Yapılan araştırmaya göre şirketlerin 3’te 1’i DDoS saldırısı yaşarken, şirketlerin hala gelişmiş savunmalara sahip olmadığını aktaran Komtera Teknoloji Kanal Satış Direktörü DDoS saldırıları hakkında en çok dile getirilen ve şirketleri yanlışa sürükleyen 5 efsaneyi açıklıyor.
Hedeflenen internet hizmetini erişilemez hale getiren bir siber saldırı biçimi olan “Dağıtılmış Hizmet Reddi” (DDoS), gelişmiş saldırı türleri ile şirketleri köşeye sıkıştırıyor. Türkiye distribütörlüğünü Komtera Teknoloji’nin yaptığı Radware’in Küresel Uygulama ve Ağ Güvenliği Raporuna göre, katılımcıların yaklaşık 3’te 1’i hizmet reddi (DDoS) saldırısı yaşarken, güvenilir çözümlere de sahip olmadığı görüldü. Rapora istinaden şirketlerin DDoS saldırılarına yeterli düzeyde önem göstermediğine dikkat çeken KomtGürsel Tursun, era Teknoloji Kanal Satış Direktörü Gürsel Tursun’a göre, şirketlerin DDoS saldırıları hakkında sıklıkla düştükleri 5 yanlış bulunuyor.
1. DDoS artık bir sorun değil. Birçok şirket DDoS saldırılarını önemli bir sorun olarak görmüyor, sahip olunan güvenlik çözümlerinin yeterli olduğunu düşüyor. Ancak her yıl daha da gelişmiş saldırıların meydana geldiğini bu siber saldırı türünün ağ katmanlarına yönelik ciddi zararlar verdiği görülüyor. Bu da DDoS saldırılarının niteliği değişirken, hala şirketler için bir endişe kaynağı ve korunmaya karşı yüksek bir öncelik olduğu anlamına geliyor.
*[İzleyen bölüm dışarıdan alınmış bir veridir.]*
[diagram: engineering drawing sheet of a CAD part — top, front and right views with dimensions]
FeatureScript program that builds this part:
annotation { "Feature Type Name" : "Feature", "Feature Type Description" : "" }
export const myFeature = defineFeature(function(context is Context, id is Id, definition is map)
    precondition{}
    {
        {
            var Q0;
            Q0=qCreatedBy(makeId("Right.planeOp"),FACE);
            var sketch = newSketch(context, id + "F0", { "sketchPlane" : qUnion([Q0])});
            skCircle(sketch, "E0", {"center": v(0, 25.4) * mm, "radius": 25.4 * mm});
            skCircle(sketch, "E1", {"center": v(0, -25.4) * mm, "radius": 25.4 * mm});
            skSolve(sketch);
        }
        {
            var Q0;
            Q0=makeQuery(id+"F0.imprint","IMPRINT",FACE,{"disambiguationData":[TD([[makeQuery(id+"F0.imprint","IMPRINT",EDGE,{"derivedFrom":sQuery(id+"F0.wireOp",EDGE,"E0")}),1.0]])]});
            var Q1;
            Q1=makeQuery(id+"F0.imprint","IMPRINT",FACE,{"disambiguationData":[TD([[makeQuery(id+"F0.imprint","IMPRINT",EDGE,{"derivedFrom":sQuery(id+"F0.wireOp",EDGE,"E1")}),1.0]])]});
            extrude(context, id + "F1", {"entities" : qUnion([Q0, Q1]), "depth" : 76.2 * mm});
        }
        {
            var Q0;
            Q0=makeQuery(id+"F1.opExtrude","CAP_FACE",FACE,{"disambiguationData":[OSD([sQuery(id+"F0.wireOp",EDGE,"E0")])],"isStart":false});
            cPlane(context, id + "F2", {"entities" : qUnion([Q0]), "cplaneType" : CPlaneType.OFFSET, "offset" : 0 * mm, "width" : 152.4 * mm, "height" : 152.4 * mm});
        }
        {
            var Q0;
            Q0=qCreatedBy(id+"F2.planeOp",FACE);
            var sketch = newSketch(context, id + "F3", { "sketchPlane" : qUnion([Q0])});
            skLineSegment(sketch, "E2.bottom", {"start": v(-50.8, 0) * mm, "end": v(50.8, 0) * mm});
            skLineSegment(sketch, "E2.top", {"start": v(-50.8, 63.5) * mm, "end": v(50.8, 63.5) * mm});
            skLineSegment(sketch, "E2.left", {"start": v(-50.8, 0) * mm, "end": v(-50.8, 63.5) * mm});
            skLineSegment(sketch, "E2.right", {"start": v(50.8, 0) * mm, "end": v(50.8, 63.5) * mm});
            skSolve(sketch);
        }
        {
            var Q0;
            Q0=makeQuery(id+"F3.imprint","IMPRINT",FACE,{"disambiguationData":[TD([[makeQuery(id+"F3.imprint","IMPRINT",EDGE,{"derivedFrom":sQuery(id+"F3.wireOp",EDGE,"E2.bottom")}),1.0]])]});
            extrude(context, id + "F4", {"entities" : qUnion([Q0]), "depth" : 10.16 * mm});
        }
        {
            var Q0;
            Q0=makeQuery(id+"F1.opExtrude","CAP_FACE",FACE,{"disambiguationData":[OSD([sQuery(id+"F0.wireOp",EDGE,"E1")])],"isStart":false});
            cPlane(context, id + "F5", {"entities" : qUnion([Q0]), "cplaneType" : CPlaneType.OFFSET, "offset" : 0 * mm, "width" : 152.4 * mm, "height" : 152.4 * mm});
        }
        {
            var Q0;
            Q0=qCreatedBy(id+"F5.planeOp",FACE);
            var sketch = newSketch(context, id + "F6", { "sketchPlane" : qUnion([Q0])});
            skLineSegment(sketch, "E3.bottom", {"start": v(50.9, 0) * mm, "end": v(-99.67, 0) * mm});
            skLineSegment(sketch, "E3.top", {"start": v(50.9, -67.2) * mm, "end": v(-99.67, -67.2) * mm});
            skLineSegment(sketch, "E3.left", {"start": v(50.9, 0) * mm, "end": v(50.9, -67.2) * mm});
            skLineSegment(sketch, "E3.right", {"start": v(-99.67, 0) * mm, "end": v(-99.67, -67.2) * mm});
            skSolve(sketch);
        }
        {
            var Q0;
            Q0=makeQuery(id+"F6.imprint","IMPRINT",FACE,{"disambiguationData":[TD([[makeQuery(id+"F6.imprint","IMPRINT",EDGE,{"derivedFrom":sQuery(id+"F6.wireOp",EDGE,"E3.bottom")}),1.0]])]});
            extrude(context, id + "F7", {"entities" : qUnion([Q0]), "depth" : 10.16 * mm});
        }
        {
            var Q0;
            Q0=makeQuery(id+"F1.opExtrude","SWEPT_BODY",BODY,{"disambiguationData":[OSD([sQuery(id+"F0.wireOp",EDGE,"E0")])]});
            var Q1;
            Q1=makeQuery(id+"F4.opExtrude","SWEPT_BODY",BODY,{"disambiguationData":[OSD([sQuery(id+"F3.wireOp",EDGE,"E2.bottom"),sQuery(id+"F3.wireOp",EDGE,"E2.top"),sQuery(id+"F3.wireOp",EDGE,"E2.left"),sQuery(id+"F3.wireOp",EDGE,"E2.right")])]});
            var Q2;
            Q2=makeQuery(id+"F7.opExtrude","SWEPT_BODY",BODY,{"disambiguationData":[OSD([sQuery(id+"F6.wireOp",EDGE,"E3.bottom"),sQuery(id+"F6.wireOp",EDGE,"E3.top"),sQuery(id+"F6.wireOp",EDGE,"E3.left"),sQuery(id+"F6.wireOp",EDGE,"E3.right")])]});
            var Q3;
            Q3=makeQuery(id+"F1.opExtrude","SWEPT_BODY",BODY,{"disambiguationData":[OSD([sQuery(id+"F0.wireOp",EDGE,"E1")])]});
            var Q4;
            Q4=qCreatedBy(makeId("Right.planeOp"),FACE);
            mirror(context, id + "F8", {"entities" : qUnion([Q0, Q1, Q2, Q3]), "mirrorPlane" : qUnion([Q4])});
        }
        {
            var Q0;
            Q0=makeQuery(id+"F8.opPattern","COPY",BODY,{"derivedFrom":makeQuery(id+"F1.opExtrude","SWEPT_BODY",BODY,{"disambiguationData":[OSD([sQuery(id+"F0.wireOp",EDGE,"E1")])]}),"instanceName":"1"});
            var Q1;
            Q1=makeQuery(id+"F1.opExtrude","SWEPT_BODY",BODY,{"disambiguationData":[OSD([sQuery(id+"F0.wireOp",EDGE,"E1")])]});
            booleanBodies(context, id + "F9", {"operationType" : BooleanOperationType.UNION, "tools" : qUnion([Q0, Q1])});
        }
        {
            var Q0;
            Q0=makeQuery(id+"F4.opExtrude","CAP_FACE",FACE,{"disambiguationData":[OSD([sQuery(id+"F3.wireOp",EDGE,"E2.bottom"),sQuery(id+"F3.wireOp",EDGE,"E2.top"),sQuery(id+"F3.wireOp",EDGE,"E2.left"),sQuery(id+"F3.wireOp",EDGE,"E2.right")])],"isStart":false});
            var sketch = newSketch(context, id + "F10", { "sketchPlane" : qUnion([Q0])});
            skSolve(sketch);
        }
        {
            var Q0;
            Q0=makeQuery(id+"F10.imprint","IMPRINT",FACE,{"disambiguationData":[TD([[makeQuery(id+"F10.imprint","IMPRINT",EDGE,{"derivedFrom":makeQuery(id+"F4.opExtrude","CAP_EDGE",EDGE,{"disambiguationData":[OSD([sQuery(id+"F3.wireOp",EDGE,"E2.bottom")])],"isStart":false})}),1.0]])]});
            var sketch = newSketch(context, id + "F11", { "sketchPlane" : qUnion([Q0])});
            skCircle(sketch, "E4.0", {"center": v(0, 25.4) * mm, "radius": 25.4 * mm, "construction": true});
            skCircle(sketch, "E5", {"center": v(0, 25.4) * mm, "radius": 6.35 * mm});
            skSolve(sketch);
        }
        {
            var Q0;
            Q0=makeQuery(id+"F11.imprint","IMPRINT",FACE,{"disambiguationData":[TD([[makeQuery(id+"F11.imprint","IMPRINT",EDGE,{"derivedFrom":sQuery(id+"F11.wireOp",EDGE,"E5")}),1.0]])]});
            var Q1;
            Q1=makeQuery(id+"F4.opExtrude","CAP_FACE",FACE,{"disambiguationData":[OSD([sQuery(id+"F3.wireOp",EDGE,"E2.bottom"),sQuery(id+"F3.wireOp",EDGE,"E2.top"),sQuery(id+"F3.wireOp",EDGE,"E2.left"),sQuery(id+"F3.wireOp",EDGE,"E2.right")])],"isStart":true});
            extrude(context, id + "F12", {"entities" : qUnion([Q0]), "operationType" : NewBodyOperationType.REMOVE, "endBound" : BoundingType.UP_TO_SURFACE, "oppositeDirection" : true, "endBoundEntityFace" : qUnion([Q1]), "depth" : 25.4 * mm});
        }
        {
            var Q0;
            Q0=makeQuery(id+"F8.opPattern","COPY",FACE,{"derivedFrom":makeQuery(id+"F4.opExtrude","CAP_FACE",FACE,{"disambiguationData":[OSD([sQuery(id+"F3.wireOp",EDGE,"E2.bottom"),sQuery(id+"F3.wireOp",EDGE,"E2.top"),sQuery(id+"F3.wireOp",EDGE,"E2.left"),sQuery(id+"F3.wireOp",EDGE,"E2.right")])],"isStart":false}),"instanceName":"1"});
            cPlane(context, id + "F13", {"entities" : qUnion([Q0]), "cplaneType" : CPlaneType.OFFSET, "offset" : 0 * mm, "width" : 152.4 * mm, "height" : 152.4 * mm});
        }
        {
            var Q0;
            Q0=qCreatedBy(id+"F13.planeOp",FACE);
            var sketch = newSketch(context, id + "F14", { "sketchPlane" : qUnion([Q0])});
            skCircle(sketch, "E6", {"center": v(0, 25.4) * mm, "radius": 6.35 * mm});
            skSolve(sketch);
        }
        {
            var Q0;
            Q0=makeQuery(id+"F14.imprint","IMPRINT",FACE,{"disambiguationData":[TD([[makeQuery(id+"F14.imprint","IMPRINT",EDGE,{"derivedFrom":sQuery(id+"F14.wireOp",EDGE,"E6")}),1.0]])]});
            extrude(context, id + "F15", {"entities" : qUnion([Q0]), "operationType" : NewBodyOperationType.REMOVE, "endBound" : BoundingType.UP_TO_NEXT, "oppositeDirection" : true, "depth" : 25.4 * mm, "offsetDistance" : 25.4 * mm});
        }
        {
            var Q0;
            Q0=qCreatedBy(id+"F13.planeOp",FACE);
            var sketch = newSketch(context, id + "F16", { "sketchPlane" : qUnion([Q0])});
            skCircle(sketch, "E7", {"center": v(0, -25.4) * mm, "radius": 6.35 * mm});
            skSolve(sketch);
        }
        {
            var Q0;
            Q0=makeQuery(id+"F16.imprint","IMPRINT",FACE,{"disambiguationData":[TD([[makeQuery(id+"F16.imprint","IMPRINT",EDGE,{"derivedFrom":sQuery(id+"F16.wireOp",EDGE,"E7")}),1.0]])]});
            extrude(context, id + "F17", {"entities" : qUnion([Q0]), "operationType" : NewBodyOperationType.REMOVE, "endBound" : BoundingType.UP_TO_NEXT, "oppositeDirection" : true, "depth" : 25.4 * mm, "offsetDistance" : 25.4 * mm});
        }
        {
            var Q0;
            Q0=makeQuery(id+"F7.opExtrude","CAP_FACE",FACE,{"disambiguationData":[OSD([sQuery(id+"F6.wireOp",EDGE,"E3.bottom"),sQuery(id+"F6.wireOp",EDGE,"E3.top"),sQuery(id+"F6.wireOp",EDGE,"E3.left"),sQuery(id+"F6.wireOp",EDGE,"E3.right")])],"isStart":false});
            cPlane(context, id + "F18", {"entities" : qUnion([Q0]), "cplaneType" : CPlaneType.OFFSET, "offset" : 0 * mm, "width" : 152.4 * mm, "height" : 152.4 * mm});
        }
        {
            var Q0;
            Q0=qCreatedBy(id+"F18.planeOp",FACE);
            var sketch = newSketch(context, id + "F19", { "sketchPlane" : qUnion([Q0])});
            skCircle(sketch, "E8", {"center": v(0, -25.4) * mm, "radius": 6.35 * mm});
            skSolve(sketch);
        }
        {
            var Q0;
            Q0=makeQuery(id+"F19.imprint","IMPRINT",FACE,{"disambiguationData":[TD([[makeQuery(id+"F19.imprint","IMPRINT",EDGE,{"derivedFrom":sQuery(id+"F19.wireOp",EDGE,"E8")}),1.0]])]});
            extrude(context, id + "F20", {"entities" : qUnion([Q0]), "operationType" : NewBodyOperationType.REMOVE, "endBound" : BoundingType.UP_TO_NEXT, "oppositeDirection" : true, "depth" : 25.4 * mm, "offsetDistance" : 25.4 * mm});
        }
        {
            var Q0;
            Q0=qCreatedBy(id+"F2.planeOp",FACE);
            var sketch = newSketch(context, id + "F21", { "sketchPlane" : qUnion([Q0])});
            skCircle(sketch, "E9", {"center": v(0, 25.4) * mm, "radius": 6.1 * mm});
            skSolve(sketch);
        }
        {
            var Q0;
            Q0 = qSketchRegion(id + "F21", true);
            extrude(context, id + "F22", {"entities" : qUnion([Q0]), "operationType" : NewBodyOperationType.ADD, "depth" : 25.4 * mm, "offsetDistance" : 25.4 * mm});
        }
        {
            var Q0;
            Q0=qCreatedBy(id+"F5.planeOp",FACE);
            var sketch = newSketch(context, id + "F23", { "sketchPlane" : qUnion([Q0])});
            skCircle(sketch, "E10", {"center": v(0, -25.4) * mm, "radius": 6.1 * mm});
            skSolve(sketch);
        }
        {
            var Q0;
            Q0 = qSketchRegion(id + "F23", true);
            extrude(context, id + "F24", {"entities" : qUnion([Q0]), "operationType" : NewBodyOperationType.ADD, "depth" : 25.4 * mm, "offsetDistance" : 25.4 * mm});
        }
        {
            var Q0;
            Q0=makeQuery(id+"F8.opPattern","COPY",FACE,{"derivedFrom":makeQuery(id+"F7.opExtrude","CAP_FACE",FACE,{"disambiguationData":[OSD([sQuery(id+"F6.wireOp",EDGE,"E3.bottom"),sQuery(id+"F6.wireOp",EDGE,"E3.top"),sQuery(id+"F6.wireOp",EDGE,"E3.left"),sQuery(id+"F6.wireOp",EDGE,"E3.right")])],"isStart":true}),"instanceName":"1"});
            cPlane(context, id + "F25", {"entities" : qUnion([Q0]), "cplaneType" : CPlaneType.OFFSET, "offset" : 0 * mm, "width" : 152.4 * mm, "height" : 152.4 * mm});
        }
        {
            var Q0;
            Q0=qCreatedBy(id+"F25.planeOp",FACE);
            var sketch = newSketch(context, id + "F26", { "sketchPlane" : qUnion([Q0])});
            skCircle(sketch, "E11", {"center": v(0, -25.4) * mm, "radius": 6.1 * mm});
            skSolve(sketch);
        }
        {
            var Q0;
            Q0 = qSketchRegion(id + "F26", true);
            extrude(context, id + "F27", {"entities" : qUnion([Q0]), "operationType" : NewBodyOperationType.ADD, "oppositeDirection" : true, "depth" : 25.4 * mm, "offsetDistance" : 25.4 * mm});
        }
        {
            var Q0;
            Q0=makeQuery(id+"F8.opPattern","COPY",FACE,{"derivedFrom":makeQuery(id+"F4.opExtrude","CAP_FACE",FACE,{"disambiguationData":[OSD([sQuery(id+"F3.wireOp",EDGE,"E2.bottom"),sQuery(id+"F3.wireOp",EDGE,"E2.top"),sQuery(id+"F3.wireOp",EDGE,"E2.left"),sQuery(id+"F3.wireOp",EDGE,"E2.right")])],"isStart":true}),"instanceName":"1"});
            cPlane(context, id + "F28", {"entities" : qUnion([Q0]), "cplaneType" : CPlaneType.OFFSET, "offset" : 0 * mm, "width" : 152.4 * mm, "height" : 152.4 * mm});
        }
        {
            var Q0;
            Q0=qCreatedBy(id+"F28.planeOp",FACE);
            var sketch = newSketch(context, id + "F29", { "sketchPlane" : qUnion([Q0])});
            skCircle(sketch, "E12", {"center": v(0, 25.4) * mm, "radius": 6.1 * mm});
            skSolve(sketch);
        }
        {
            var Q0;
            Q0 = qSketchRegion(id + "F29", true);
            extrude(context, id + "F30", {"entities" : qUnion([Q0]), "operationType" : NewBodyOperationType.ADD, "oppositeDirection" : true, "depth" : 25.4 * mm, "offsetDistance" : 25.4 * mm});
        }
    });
2. DDoS fidye saldırıları geçmişte kaldı. Fidye saldırıları yıldan yıla artış gösteriyor ve Kuzey Amerika şirketlerinin %70'inin de yaşadığı bir durum haline gelmiş durumda. Ayrıca son birkaç ayda, iki önemli DDoS fidye saldırı kampanyası da görüldü. Bu durum saldırganların bu saldırı vektöründen vazgeçmedikleri ve şirketlerin bu tür saldırılar için uyanık ve dikkatli olmaları gerektiği anlamını taşıyor.
3. İnternet servis sağlayıcınız sizi koruyabilir. Bağlantı maliyetlerini keskin bir şekilde azaltmak isteyen internet servis sağlayıcıları, katma değerli hizmetler sunmak ve müşteri elde tutmak için DDoS koruma hizmetleri sunuyor. Birçok şirket için internet servisleriyle birlikte düşük maliyetli güvenlik hizmetleri almak çok iyi bir teklif olarak görünüyor. Ancak internet servis sağlayıcınız için yan bir iş olarak görülen bu güvenlik unsuru gerçekten etkili ve sağlam bir koruma sağlayamıyor. Genellikle en düşük maliyetli olan en basit temel korumaları şirketlere sunabilen bu güvenlik unsuru, birçok gelişmiş DDoS saldırısına karşı şirketinizi savunamaz.
4. Bulut hizmeti sağlayıcınız sizi koruyabilir. Şirketler giderek daha fazla bulut altyapısını benimsediğinden, birçok müşteri bulut hizmetleri sağlayıcıları tarafından sunulan yerleşik, ücretsiz DDoS korumalarını tercih ediyor. Ancak genel bulut satıcıları tarafından sunulan güvenlik araçlarının genellikle temel korumayı sağlamalarından kaynaklanan sorunlar ardı ardına oluşuyor. Gelişmiş DDoS saldırılarına karşı yeterince güvenilir çözümler oluşturamayan bu hizmetlere karşı dikkatli davranılması gerekiyor.
5. Tüm DDoS korumaları aynıdır. Giderek daha fazla hizmet online olarak taşınırken, güvenlik algıları da giderek uygulama güvenliği ve veri korumasına yönelik artış gösterip daha az ağ katmanı güvenliğine odaklanmalarına neden oldu. Artık eskisi gibi olmayan ve çok değişkenlik gösteren DDoS saldırılarına karşı tüm çözümlerin aynı sonuçlar verdiğini söylemek anlamsız kaçıyor. Bu yüzden her teknolojiye, ağa ve hizmete yönelik gelişmiş DDoS koruma çözümlerine sahip olmanın gerekliliğini şirketlerin fark öğrenmeleri gerekiyor.